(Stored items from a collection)
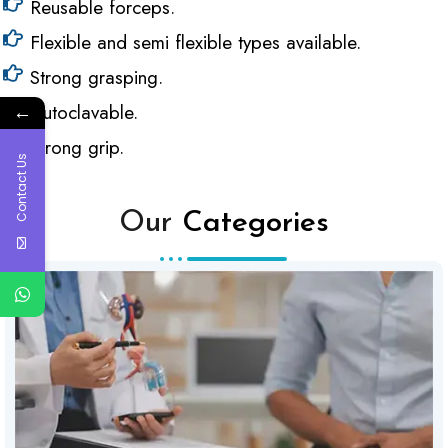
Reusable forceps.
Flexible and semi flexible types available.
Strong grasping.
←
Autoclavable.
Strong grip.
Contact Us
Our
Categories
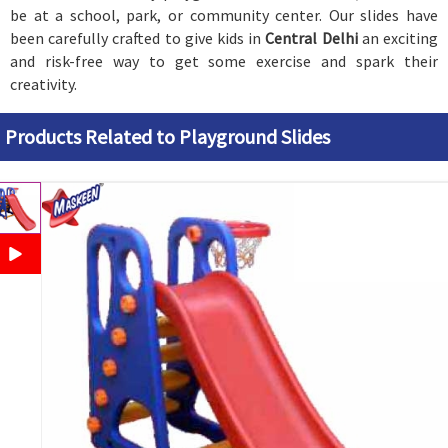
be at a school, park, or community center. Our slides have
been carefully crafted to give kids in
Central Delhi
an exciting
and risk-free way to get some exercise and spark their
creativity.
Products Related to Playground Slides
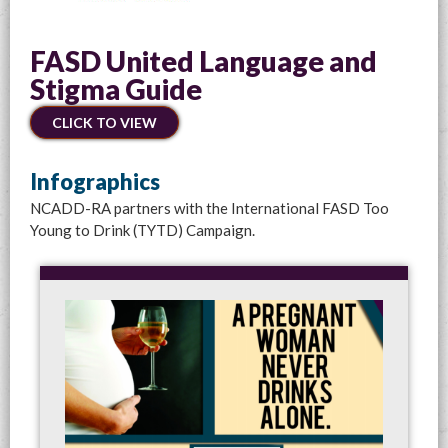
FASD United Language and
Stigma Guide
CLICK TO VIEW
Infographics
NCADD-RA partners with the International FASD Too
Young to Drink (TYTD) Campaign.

• **Work to be completed**
Your copy should run from the line that has "Central Delhi" through the last line above, exactly, with both ends in and pictures out.

• **Answer to the problem**
Central Delhi
an exciting
and risk-free way to get some exercise and spark their
creativity.
Products Related to Playground Slides
FASD United Language and
Stigma Guide
CLICK TO VIEW
Infographics
NCADD-RA partners with the International FASD Too
Young to Drink (TYTD) Campaign.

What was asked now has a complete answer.